====== SOURCE TEXT
The plot revolves around the disappearance (perhaps murder) of Edwin Drood, whose fiancée Rosa Bud is an object of attraction for several other characters, including his uncle, John Jasper, and the proud Neville Landless.

The solution of the mystery is actually known: Drood's uncle, John Jasper, is the murderer. Dickens had told several people whodunnit, and his friend John Forster later published a synopsis of the novel's planned conclusion bringing together various details Dickens had mentioned to him, including Edwin's fate, whodunnit, and the intended fates of other significant characters. This hasn't stopped multiple people writing their own endings, not all of them agreeing with Forster's account.


The novel provides examples of:

  • Abusive Parents: Helena and Neville Landless were raised first by a violently abusive stepfather, then by the obnoxious, neglectful Mr. Honeythunder.
  • All There in the Manual: As The Other Wiki points out, Dickens named Jasper as the murderer to at least three people (his son, his illustrator, and John Forster). He also mentioned Helena's marriage to Mr. Crisparkle and Rosa's to Mr. Tartar.
  • Ambiguously Brown: Neville and Helena Landless come from Ceylon (Sri Lanka), and are described as having a "dark complexion", but the details of their ethnicity are not clear. In any case, they are foreign enough to prejudice Edwin, Jasper, Mrs. Crisparkle and almost the entire town against them.
    • The BBC version specifies that they are Indian on their mother's side and white on their father's, and casts them as Indian actors.
  • Anguished Declaration of Love: Jasper bursts out with one to Rosa shortly after Edwin's death. She recoils in disgust, seeing his actions as a betrayal to Edwin, but he couldn't care less.
  • Arranged Marriage: Rosa Bud and Mr Drood are to enter into a marriage arranged by their late fathers.
  • Better as Friends: Rosa and Edwin amicably agree to call off their engagement.
  • Cut Short: One of literature's most famous examples. Dickens' sudden death left the second half of the novel unwritten.
  • Good Shepherd: The Rev. Septimus Crisparkle, a friend and mentor to both Landless twins and an active peacemaker between rivals Neville and Edwin.
  • Hot-Blooded: Neville is very easily provoked, a trait which Jasper cleverly exploits in order to frame him as Edwin's murderer and deflect suspicion from himself.
  • Hot for Student: Jasper is Rosa's music teacher, and obsessed with her. A more benign example is Mr. Crisparkle, who gradually bonds with Helena as he is indirectly teaching her through her brother.
  • Left Hanging: Even with the summary of the ending recounted by Dickens to Forster, some bits are not resolved. The identity and motivation of Dick Datchery remains a complete mystery.
============
====== ENTRIES SHOWN
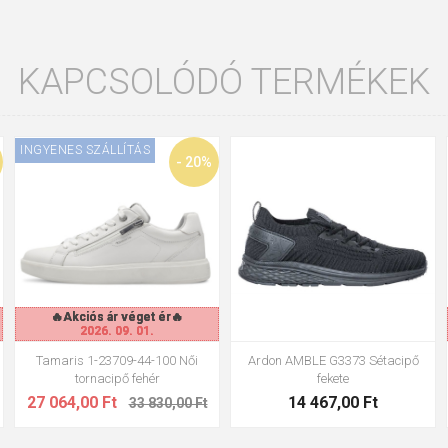
KAPCSOLÓDÓ TERMÉKEK
INGYENES SZÁLLÍTÁS
INGYENES SZÁLLÍTÁS
ÚJDONSÁG
ÚJDONSÁG
37
38
39
40
41
42
36
37
38
39
40
41
Mustang 15M0112011 női
Mustang 15M0112011 női
tornacipő bordo
tornacipő fekete
27 030,00 Ft
27 030,00 Ft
============
■ TASK SET:
#1 In the Edwin Drood page, who arranged the marriage between Rosa Bud and Edwin Drood?
#2 Please return the passage of the Edwin Drood page starting at the words "The plot revolves" and ending after "proud Neville Landless.".
#3 According to the Edwin Drood page, how can John Jasper be identified as the murderer when the novel was never finished?

■ SOLUTIONS TO THE TASKS:
#1 Their late fathers.

#2
The plot revolves around the disappearance (perhaps murder) of Edwin Drood, whose fiancée Rosa Bud is an object of attraction for several other characters, including his uncle, John Jasper, and the proud Neville Landless.

#3 Dickens told several people who the murderer was, naming Jasper to at least his son, his illustrator, and John Forster. Forster later published a synopsis of the planned conclusion that brought together details Dickens had mentioned to him, including Edwin's fate and the murderer's identity.